> **TASK DETAILS**: Would you please repeat, word for word, only the lines from the one holding "ring dip: (255, 157)" through the one holding "thumb ip: (187, 189)" in the material below, without the pictures?
**** SUPPLIED ENTRIES
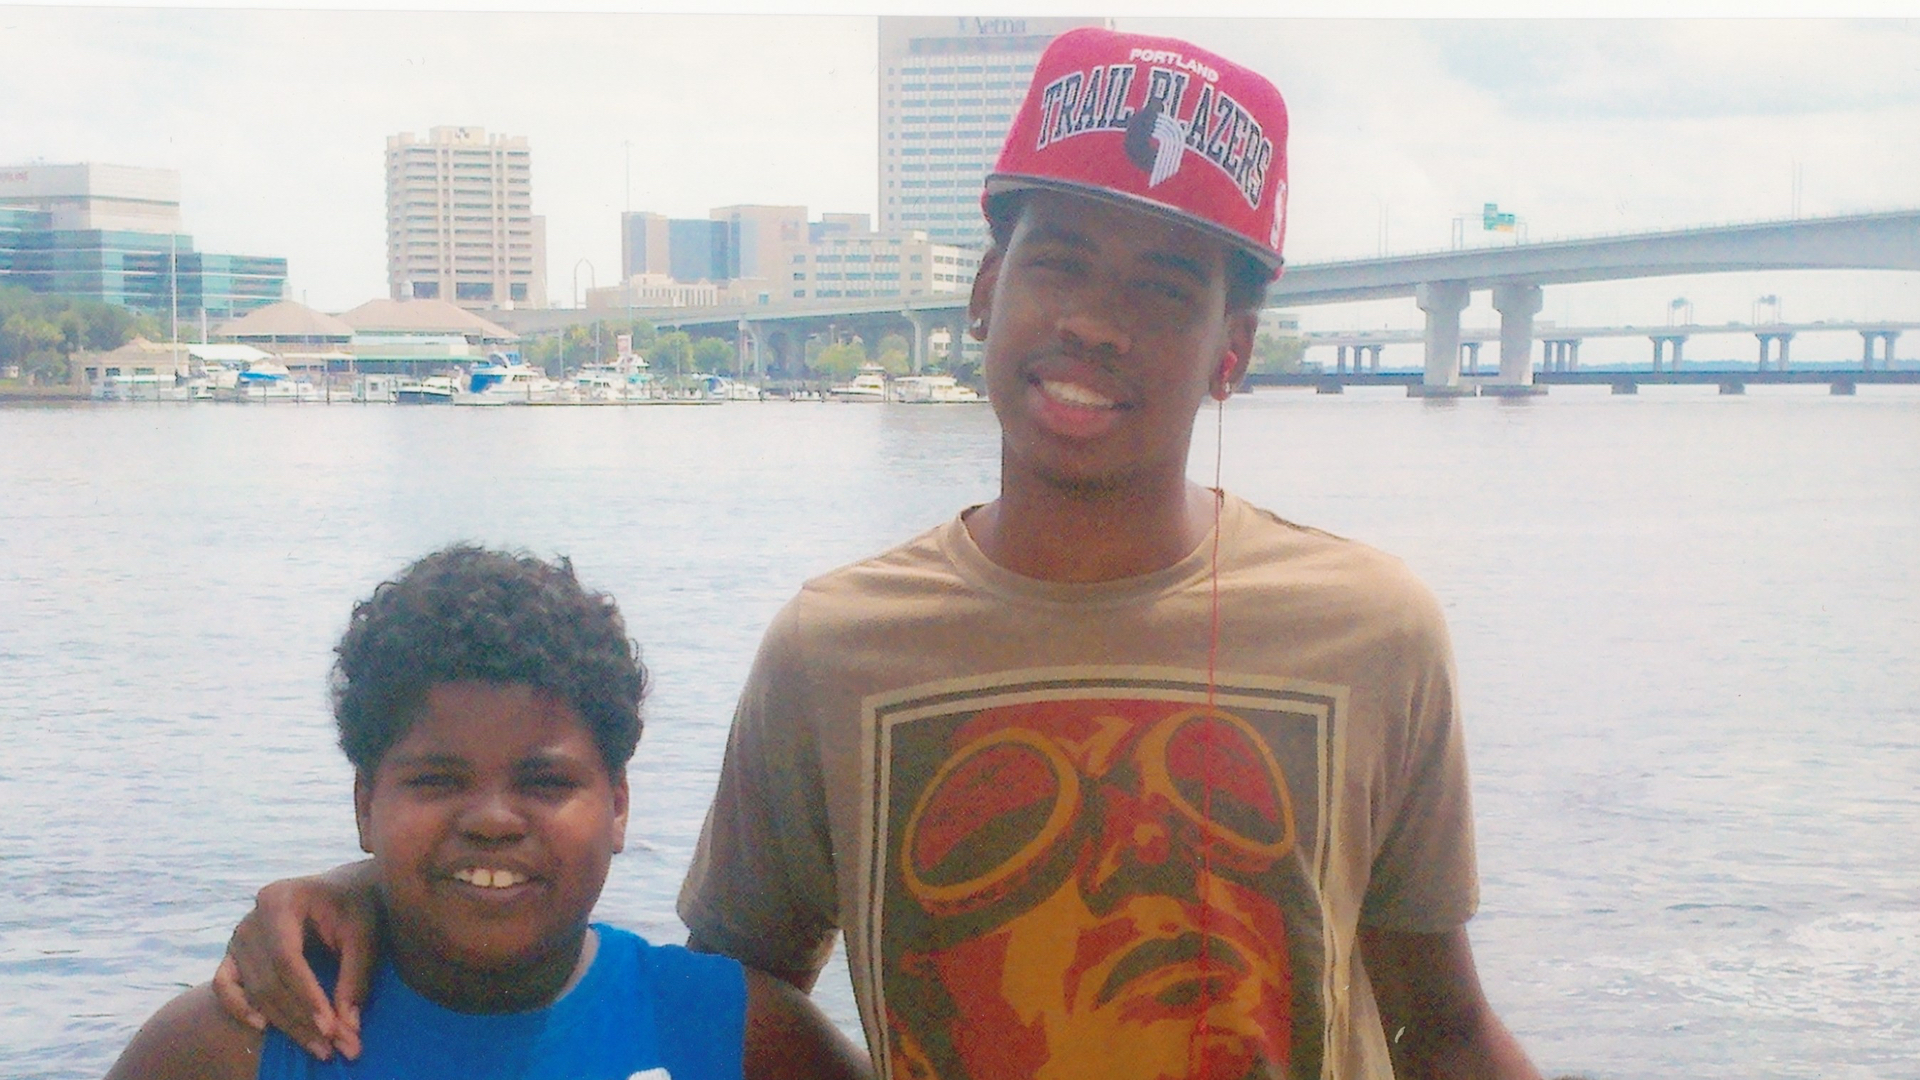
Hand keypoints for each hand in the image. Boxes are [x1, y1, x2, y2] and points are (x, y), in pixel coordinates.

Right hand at [211, 862, 379, 1060]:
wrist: (340, 889)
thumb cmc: (355, 905)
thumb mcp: (364, 932)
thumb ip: (356, 977)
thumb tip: (347, 1029)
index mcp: (281, 899)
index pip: (288, 959)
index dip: (307, 997)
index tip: (331, 1029)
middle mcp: (252, 918)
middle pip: (269, 980)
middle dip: (300, 1018)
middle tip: (333, 1049)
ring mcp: (239, 937)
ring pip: (254, 990)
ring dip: (284, 1023)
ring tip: (318, 1049)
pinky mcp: (234, 955)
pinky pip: (224, 986)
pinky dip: (238, 1008)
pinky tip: (263, 1027)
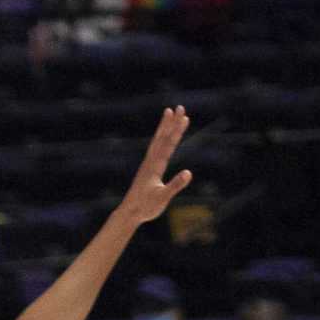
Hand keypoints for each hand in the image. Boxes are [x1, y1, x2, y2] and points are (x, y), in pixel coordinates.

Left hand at [115, 106, 193, 226]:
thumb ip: (175, 185)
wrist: (130, 212)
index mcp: (155, 166)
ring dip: (165, 126)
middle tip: (180, 107)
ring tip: (170, 113)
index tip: (184, 117)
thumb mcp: (163, 197)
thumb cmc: (146, 207)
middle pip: (163, 137)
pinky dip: (161, 138)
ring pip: (158, 140)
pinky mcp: (148, 168)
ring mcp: (148, 163)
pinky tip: (163, 136)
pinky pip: (155, 148)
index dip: (177, 130)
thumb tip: (189, 173)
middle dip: (172, 122)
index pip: (168, 144)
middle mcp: (150, 161)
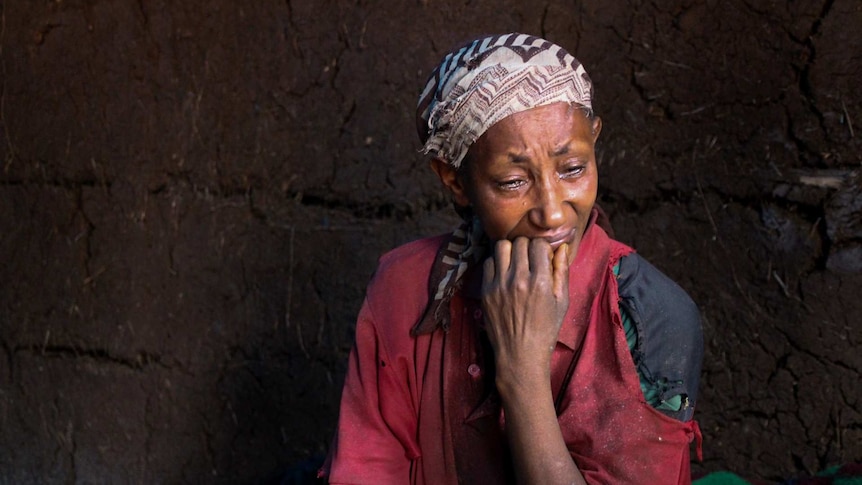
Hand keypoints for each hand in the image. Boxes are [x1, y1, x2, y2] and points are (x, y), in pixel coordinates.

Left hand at [481, 237, 569, 390]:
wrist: (520, 354)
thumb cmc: (546, 329)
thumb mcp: (562, 302)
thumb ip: (562, 272)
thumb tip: (562, 247)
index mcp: (540, 281)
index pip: (538, 244)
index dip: (542, 248)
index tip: (543, 257)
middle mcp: (518, 279)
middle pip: (520, 242)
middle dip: (527, 247)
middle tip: (529, 259)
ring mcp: (499, 284)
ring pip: (501, 246)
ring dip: (510, 250)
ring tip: (515, 262)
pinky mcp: (486, 291)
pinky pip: (488, 262)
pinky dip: (496, 263)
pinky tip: (504, 273)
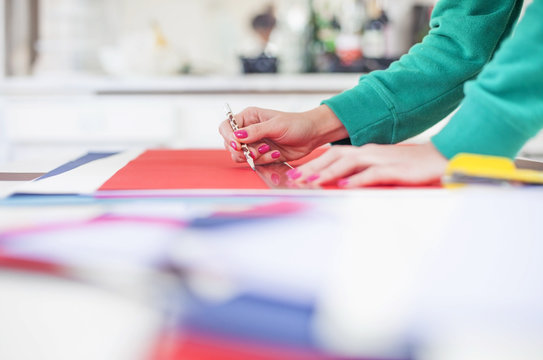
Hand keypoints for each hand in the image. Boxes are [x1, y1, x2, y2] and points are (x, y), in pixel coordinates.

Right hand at [218, 105, 347, 164]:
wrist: (311, 136)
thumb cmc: (296, 124)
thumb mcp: (276, 125)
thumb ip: (255, 131)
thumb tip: (237, 136)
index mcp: (248, 118)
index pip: (226, 127)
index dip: (228, 137)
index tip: (238, 145)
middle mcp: (248, 131)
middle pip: (230, 145)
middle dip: (243, 151)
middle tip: (258, 151)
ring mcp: (254, 144)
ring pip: (241, 157)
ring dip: (255, 157)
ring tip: (270, 151)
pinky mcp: (261, 156)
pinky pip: (254, 163)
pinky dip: (264, 161)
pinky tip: (276, 154)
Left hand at [287, 142, 447, 186]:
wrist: (440, 158)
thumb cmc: (410, 166)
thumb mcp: (382, 167)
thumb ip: (362, 172)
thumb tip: (342, 182)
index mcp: (365, 152)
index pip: (333, 155)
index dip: (314, 164)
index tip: (296, 174)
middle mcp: (370, 152)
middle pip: (336, 157)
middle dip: (313, 168)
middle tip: (294, 179)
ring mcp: (382, 159)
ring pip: (350, 163)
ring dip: (329, 172)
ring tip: (312, 181)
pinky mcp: (396, 169)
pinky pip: (373, 174)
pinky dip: (358, 180)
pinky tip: (345, 186)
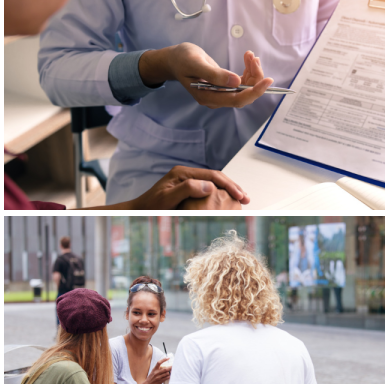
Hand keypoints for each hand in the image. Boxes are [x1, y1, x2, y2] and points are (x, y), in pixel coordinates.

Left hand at [129, 165, 248, 209]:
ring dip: (228, 190)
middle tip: (246, 198)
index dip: (228, 185)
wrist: (139, 210)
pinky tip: (226, 201)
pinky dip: (219, 194)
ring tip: (241, 199)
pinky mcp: (187, 189)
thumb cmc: (150, 206)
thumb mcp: (168, 198)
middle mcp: (186, 174)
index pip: (211, 175)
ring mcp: (187, 181)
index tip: (240, 195)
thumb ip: (187, 189)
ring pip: (213, 182)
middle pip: (215, 177)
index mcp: (182, 173)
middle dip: (232, 186)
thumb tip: (209, 186)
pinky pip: (207, 189)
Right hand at [142, 358, 170, 383]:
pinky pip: (166, 378)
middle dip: (170, 368)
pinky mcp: (160, 381)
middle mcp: (156, 372)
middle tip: (173, 367)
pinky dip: (168, 376)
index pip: (159, 362)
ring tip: (171, 372)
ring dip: (170, 373)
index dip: (164, 359)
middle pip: (165, 369)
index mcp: (154, 369)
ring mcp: (158, 377)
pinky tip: (169, 376)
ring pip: (167, 373)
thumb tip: (165, 368)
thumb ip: (157, 370)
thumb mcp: (152, 372)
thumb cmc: (150, 378)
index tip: (168, 358)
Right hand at [145, 44, 272, 108]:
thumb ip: (215, 74)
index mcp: (208, 97)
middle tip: (253, 58)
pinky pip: (241, 82)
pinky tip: (248, 58)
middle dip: (254, 78)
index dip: (254, 92)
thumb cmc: (182, 59)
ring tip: (250, 55)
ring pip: (244, 88)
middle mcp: (216, 98)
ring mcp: (220, 93)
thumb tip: (236, 82)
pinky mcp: (223, 86)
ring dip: (252, 72)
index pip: (236, 100)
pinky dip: (247, 71)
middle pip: (243, 95)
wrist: (175, 59)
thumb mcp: (196, 63)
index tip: (267, 80)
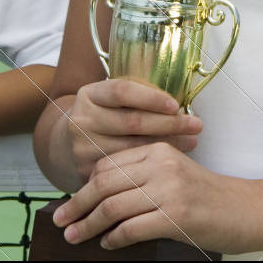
********
> **RESPONSE TO THE EXERCISE**:
ring dip: (255, 157)
ring tip: (270, 151)
pinky mcp: (261, 156)
pinky pip: (254, 163)
pinky dip: (264, 161)
pinky tip: (276, 154)
Left hand at [287, 142, 447, 186]:
wrist: (440, 158)
thumb cmc: (410, 166)
thumb mcp: (382, 167)
thumb ip: (362, 172)
thumb tip: (342, 182)
index mcp: (365, 152)
index pip: (333, 155)
index dip: (314, 164)
index tip: (296, 174)
middle mcp: (370, 152)
middle pip: (336, 157)
middle dip: (313, 168)
middle tip: (294, 179)
ring mcp: (382, 159)
ring pip: (350, 163)
ring dip: (329, 172)
ring tip: (312, 181)
pinky mcp: (396, 169)
pinky pip: (373, 174)
pinky dip: (358, 180)
pinky tip: (345, 186)
Hand keypoints for each hand in the image. Boxes are [x1, y1, x2, y2] and points are (x, y), in pixel coordinates.

Left hand at [129, 165, 248, 209]:
ring dip: (228, 190)
middle tip: (246, 198)
index dip: (228, 185)
wrist: (139, 210)
pinky tip: (226, 201)
pinky dip: (219, 194)
ring tip: (241, 199)
pinky mcp: (187, 189)
thumb cmc: (150, 206)
thumb mcp: (168, 198)
middle mcp: (186, 174)
index pip: (211, 175)
ring mcp: (187, 181)
index tip: (240, 195)
thumb ip: (187, 189)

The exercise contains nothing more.